🤖 AI Summary
Large language models (LLMs) exhibit weak reasoning capabilities on search-based logical problems—tasks that are intuitive for humans but challenging for LLMs due to the need for backtracking and multi-path exploration.
Method: We introduce SearchBench, the first benchmark supporting automatic instance generation and solution-quality verification for such problems. We propose a two-stage, multi-attempt prompting paradigm: (1) augmenting in-context learning with A* algorithm demonstrations, and (2) generating and validating executable code via unit-test-driven synthesis.

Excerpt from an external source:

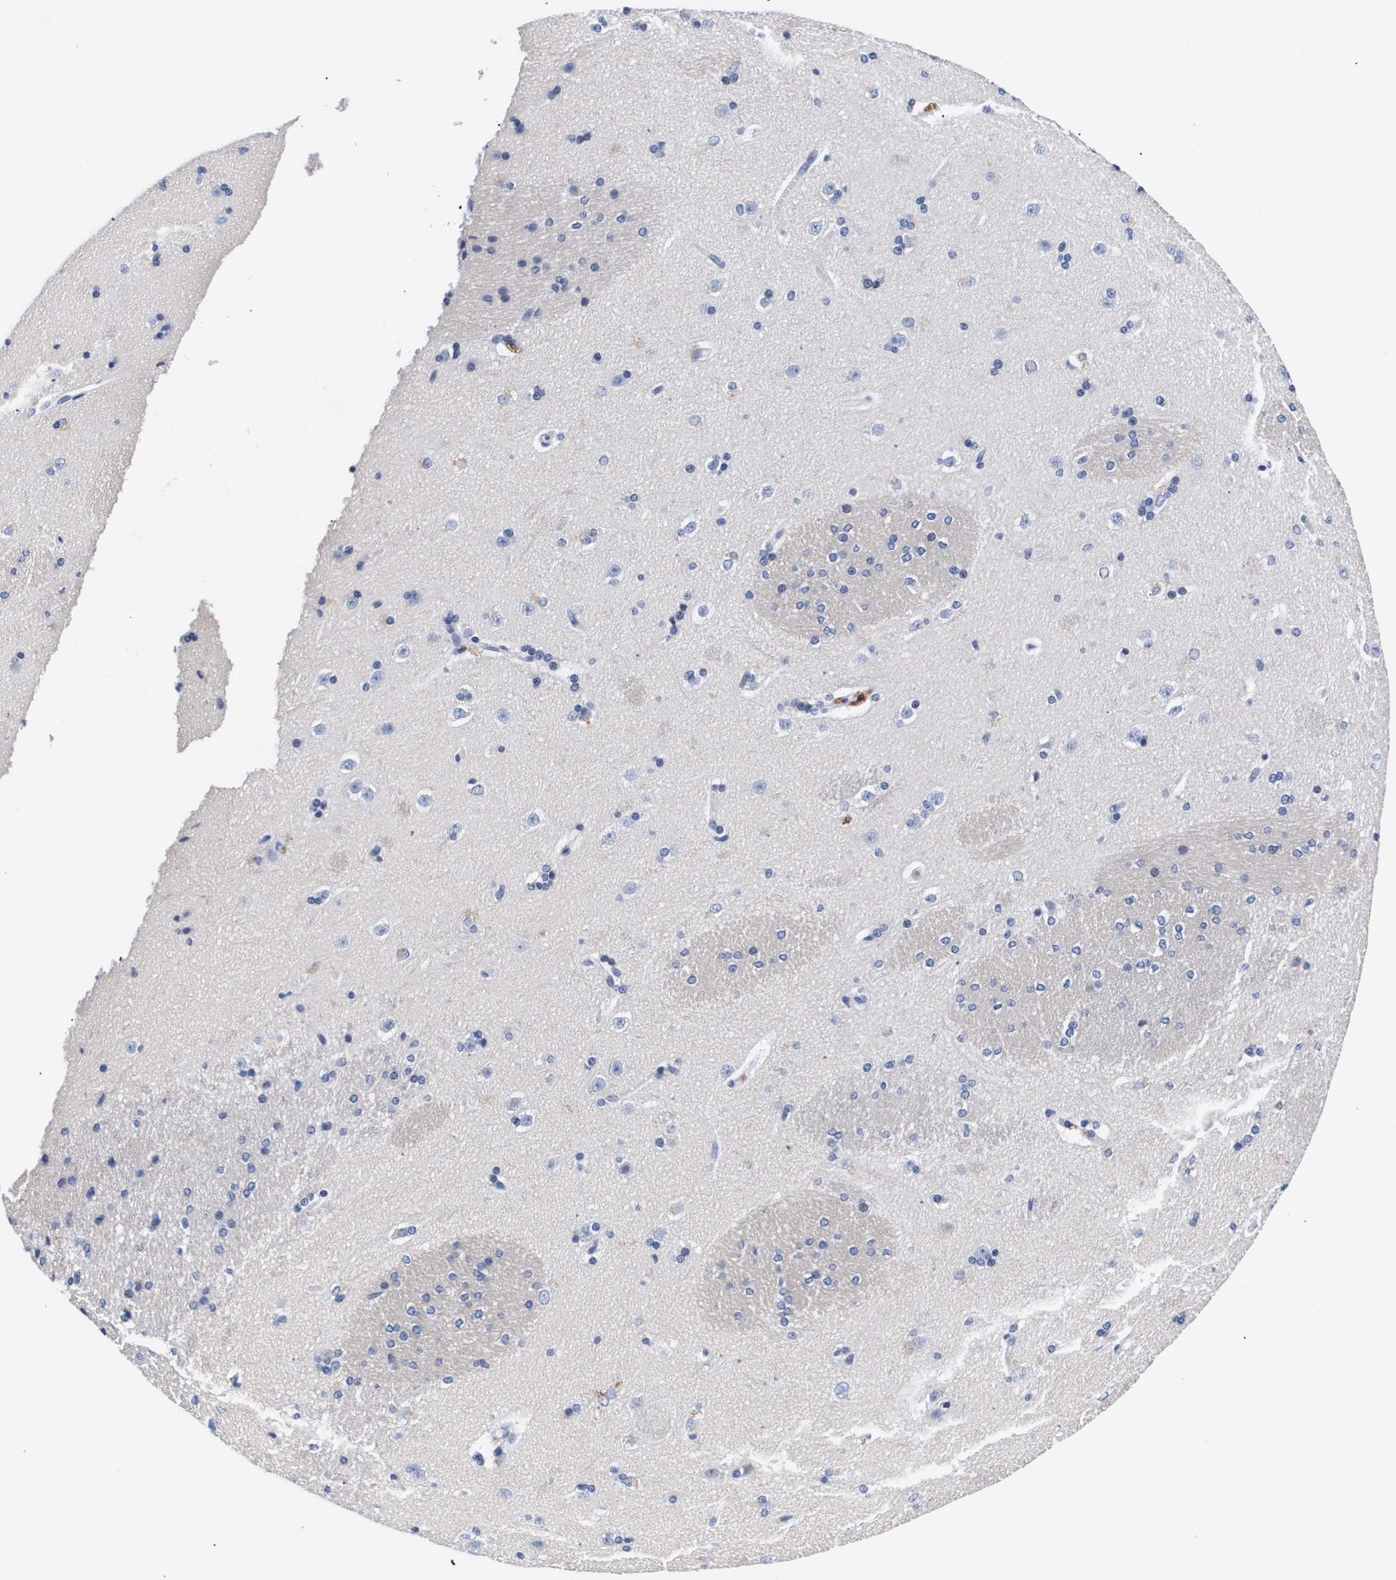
{"staining": {"intensity": "negative", "quantity": "none", "location": "none"}, "tissue": "caudate", "cell_type": "Glial cells", "image_type": "normal", "snomed": [{"axis": "morphology", "description": "Normal tissue, NOS"}, {"axis": "topography", "description": "Lateral ventricle wall"}], "caption": "A micrograph of human caudate is negative for staining in glial cells. (DAB (3,3'-diaminobenzidine) IHC with hematoxylin counter stain).", "gene": "SHD", "patient": {"sex": "female", "age": 19}}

Contribution/Results: Our approach significantly enhances LLMs’ ability to model search logic. On SearchBench, it boosts GPT-4’s end-to-end solving rate from 1.4% to 57.1%, substantially outperforming baseline methods—including pure code-generation approaches. SearchBench establishes a novel evaluation standard for complex reasoning in LLMs, while our prompting paradigm offers an effective framework for reasoning enhancement.
📝 Abstract
Recently, Large Language Models (LLMs) attained impressive performance in math and reasoning benchmarks. However, they still often struggle with logic problems and puzzles that are relatively easy for humans. To further investigate this, we introduce a new benchmark, SearchBench, containing 11 unique search problem types, each equipped with automated pipelines to generate an arbitrary number of instances and analyze the feasibility, correctness, and optimality of LLM-generated solutions. We show that even the most advanced LLMs fail to solve these problems end-to-end in text, e.g. GPT4 solves only 1.4%. SearchBench problems require considering multiple pathways to the solution as well as backtracking, posing a significant challenge to auto-regressive models. Instructing LLMs to generate code that solves the problem helps, but only slightly, e.g., GPT4's performance rises to 11.7%. In this work, we show that in-context learning with A* algorithm implementations enhances performance. The full potential of this promoting approach emerges when combined with our proposed Multi-Stage-Multi-Try method, which breaks down the algorithm implementation into two stages and verifies the first stage against unit tests, raising GPT-4's performance above 57%.